It’s not every day you get to see one country spark a geopolitical domino-fall, affecting the lives of millions on an entire continent with a single referendum. Yet it happened. Overnight, the “Brexit” vote in the UK did just that. This same vote will lead to other votes that most likely will literally break the United Kingdom apart, with the possibility of more instability to come.
Watching my UK friends and members of Planet Waves’ community go through the shock of yesterday’s EU Referendum, I am reminded of the night that Ronald Reagan was elected. I was in my late 20s, outraged, drunk, shouting in the streets and generally furious.
How could we elect a right-wing savior on the heels of a tax revolt? How could we do that after a successful anti-war movement and the Nixon impeachment? Yet it happened. And we’re still climbing our way out of not only that, but a political movement that’s taking a long time to die. We’re trying to clean up the mess that movement created throughout our government, our culture and the world map over the last thirty years.
To our UK kin: We feel you here in the US. We felt what you feel now after George W. Bush was re-elected in 2004. It’s a deep kind of grief, only it’s not just personal. It’s mourning for your community, your country and its place in the world, and the frustrating change you’re going to be watching in the future.
The Brexit vote looks a lot like someone shooting themselves in the foot. This time, the shooter is a whole country. London, a global financial center in large part because of the UK’s major player status in the EU, voted overwhelmingly for Remain; but it was “Little England” — outside of London — that shouted its approval to discontinue with the EU, voting ‘Leave’ by 52%.
London as a global financial hub now looks at a future that’s clouded. Scotland will move towards a referendum on Independence (which narrowly lost two years ago) with plans to stay with the EU as its own nation; Northern Ireland aspires to join the rest of Ireland and remain in the EU as well.
Eighty percent of the electorate who supported “Leave” cited the increased wave of immigrants into the UK. The nativism of the “Leave” campaign, led by UK Independence Party (UKIP) Leader Nigel Farage, found a perfect climate in England and a perfect scapegoat in immigrants to gin up fear for (white) British-only economic security in the context of the EU’s sluggish austerity.

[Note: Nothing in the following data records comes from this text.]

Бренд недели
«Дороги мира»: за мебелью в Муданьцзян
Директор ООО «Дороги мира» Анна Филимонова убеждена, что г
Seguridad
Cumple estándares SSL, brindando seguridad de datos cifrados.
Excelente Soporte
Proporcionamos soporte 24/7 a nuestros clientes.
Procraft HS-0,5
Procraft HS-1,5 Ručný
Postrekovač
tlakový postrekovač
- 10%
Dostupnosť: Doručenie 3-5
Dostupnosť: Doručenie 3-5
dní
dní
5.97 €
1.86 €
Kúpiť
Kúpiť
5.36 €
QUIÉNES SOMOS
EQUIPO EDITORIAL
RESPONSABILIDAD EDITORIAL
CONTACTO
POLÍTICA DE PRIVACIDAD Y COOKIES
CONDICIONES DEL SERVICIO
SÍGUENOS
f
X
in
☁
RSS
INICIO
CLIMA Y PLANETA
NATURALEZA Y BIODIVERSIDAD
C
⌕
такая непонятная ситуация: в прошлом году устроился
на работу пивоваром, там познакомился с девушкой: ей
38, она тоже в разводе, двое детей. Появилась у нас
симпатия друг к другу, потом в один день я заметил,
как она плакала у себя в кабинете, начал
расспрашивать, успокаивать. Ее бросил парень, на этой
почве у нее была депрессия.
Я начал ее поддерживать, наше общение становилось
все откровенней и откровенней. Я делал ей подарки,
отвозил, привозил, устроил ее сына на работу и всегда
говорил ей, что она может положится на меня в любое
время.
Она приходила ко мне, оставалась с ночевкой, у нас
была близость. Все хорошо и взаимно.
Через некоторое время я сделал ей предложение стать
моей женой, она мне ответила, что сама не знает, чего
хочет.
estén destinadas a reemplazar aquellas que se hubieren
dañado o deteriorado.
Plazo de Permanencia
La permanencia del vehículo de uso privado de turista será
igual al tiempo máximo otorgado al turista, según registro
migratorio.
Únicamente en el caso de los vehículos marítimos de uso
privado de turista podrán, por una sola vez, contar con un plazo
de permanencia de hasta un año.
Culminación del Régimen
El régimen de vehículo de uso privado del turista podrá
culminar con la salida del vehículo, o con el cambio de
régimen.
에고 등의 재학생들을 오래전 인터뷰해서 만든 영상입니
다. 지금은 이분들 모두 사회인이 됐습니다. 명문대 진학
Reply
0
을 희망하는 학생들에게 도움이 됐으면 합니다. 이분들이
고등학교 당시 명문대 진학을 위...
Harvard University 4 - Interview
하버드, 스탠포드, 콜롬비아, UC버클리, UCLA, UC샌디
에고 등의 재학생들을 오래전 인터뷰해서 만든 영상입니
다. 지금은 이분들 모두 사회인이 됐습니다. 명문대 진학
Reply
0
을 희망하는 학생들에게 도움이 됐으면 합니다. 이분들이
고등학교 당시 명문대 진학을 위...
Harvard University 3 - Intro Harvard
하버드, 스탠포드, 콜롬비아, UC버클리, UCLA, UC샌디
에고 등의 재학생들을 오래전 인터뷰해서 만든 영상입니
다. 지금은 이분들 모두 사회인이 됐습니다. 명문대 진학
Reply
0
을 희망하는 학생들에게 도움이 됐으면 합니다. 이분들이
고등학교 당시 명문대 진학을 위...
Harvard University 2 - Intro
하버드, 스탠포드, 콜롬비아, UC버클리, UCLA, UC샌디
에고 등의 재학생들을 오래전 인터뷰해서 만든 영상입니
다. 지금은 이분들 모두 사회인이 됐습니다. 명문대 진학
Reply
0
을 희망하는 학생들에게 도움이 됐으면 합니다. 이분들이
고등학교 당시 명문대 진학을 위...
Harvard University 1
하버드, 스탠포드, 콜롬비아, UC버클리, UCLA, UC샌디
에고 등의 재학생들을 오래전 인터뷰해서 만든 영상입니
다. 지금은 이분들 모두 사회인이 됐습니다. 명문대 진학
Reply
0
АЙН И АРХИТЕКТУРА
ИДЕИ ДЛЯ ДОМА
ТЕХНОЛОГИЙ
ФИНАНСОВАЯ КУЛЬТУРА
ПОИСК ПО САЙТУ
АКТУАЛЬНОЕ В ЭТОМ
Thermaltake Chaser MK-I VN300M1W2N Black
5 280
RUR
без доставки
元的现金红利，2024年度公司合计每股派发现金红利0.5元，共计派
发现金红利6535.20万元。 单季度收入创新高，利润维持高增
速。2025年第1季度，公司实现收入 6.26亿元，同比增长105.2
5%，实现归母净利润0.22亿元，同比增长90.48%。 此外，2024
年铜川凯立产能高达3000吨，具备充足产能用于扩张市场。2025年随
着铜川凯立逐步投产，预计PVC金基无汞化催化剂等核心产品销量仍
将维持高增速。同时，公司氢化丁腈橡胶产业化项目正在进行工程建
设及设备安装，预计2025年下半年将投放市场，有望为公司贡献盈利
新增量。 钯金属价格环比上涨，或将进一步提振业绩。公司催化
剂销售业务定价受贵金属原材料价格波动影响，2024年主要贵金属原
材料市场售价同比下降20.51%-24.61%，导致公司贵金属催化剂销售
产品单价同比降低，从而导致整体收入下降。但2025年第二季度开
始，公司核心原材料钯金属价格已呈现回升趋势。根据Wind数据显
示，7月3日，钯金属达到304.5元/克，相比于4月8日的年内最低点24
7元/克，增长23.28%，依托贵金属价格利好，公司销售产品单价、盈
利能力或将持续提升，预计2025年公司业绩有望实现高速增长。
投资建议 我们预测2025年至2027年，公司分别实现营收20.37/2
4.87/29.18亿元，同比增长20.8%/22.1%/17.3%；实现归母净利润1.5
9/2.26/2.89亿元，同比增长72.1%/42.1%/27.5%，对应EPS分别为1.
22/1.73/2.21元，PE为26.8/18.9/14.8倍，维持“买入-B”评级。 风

This nativism is downplayed in today’s victory lap by Farage and former London Mayor Boris Johnson. But it may be ridden all the way through to an inevitable period of instability of the European region. Things could get very wild — as in, a fascist’s wet dream. France’s Marine le Pen and America’s Donald Trump are drooling.
Austerity, as with any time of economic struggle, is a perfect breeding ground for right-wing movements to flower based on “frustration aggression” — acting out against a scapegoat, whom you blame for your lack of opportunity and compete against for diminishing resources. In the case of an overwhelmingly white UK, Muslim and Eastern European immigrants get the scapegoat role.

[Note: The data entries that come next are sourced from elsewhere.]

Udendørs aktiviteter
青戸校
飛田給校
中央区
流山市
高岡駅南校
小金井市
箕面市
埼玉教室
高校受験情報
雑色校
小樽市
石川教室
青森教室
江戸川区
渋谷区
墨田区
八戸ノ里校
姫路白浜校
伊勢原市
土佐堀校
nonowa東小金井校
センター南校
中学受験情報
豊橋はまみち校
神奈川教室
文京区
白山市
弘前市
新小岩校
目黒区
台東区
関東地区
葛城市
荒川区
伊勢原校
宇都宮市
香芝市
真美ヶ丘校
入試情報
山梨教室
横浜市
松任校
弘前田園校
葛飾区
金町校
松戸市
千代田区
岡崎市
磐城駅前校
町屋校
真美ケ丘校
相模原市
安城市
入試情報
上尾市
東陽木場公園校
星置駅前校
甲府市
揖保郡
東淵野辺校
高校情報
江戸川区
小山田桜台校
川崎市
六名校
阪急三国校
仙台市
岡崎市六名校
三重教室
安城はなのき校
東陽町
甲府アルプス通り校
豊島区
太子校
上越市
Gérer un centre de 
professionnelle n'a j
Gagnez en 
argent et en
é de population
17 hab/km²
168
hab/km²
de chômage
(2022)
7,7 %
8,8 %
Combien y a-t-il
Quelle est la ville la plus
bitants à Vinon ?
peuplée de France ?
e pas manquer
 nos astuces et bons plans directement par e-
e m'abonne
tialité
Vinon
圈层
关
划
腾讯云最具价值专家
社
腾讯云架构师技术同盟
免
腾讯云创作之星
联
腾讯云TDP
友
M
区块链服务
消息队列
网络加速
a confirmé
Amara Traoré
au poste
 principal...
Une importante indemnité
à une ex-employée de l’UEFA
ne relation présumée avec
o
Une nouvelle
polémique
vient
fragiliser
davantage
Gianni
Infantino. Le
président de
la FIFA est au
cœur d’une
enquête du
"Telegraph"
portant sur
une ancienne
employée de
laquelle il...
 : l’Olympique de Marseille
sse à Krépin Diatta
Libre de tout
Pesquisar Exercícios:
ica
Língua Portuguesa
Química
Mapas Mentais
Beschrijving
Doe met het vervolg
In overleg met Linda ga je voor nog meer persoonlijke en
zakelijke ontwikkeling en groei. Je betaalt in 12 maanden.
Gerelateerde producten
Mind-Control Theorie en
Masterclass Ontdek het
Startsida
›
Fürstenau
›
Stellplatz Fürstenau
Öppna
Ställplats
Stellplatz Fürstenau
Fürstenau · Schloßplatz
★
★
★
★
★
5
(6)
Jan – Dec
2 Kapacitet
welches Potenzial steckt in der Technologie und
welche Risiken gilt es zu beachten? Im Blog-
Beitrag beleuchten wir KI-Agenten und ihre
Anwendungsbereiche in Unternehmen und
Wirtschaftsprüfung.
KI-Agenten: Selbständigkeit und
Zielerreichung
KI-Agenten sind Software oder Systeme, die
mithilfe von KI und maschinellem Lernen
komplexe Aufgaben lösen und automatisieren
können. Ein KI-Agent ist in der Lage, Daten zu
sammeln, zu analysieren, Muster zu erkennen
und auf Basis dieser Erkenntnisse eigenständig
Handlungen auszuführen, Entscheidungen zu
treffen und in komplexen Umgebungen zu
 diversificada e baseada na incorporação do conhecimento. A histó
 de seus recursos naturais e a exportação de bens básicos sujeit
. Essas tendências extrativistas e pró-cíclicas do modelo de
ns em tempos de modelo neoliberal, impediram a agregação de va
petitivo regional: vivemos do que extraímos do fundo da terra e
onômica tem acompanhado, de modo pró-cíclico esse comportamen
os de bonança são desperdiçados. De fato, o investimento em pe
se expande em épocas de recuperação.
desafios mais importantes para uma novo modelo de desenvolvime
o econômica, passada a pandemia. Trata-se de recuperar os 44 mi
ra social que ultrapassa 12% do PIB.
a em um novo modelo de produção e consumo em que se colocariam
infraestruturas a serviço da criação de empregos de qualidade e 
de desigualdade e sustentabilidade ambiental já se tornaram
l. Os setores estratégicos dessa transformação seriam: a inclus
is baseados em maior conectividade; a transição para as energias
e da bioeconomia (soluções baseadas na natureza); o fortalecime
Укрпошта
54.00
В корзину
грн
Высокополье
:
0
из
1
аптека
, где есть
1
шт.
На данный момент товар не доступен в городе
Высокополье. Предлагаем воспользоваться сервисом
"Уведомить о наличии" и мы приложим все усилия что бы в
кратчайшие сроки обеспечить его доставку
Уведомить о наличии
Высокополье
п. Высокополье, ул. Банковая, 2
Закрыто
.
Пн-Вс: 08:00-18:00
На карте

The same goes for Mexicans and Muslims here in America, courtesy of Mr. Trump. Trump is using shrinking middle-class discontent and the threat of diminishing white male power in the social and cultural evolution of the Obama Administration to gin up support. This is what got him the nomination for the Republican Party.
What happened in the UK was that Cameron was forcing too much austerity on the UK’s middle class, and did not allow room for his country to regain some vital public services — like its National Health System. The people of the UK have spoken their preference and the majority voted to leave.
As I mentioned, this will likely lead to another vote on Scotland’s Independence and a move by Northern Ireland to join Ireland in full. Both Scotland and Northern Ireland want to remain in the EU. But even the Brexit is not official, yet. Its exit must be approved by mind-boggling bureaucratic processes, and then approved and ratified by EU member countries.
I won’t belabor the point any further over what choices have to happen next, now that this referendum has happened. There’s time for that. I can only feel solidarity with our friends across the Atlantic — and a chill, warning us of what may happen here in November and in Europe in the future. At this point it could be anything; though as Len Wallick suggests in his column below, letting ourselves be ruled by fear is not the same as acting with awareness, and cuts us off from evolution — however messy it may be.
Instead of belaboring points, I raise a pint. Holding you close, friends and cousins. Let’s hold each other through the changes!